## Given records

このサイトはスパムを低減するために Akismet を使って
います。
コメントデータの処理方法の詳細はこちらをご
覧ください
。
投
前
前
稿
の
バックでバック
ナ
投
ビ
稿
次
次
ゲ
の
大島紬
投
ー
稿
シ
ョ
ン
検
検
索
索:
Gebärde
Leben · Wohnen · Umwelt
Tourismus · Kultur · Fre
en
...
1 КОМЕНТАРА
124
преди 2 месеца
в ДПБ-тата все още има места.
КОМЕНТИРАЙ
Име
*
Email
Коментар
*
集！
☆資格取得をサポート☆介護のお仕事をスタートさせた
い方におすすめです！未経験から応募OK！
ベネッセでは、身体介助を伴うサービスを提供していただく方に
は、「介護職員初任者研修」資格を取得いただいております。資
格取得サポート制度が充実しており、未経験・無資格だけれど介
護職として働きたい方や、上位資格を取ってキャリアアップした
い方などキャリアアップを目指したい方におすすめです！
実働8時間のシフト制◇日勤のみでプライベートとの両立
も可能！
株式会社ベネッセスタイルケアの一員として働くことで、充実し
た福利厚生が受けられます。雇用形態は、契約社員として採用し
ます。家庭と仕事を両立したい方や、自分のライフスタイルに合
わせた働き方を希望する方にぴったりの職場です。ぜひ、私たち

## Exercise requirements
Taking the entries above, restate exactly those lines that fall between the line with "ベネッセでは、身体介助を伴うサービスを提供していただく方に" and the line with "わせた働き方を希望する方にぴったりの職場です。ぜひ、私たち", keeping both of those lines too.

## Answer to this exercise
ベネッセでは、身体介助を伴うサービスを提供していただく方に
は、「介護職員初任者研修」資格を取得いただいております。資
格取得サポート制度が充実しており、未経験・無資格だけれど介
護職として働きたい方や、上位資格を取ってキャリアアップした
い方などキャリアアップを目指したい方におすすめです！
実働8時間のシフト制◇日勤のみでプライベートとの両立
も可能！
株式会社ベネッセスタイルケアの一員として働くことで、充実し
た福利厚生が受けられます。雇用形態は、契約社員として採用し
ます。家庭と仕事を両立したい方や、自分のライフスタイルに合
わせた働き方を希望する方にぴったりの職場です。ぜひ、私たち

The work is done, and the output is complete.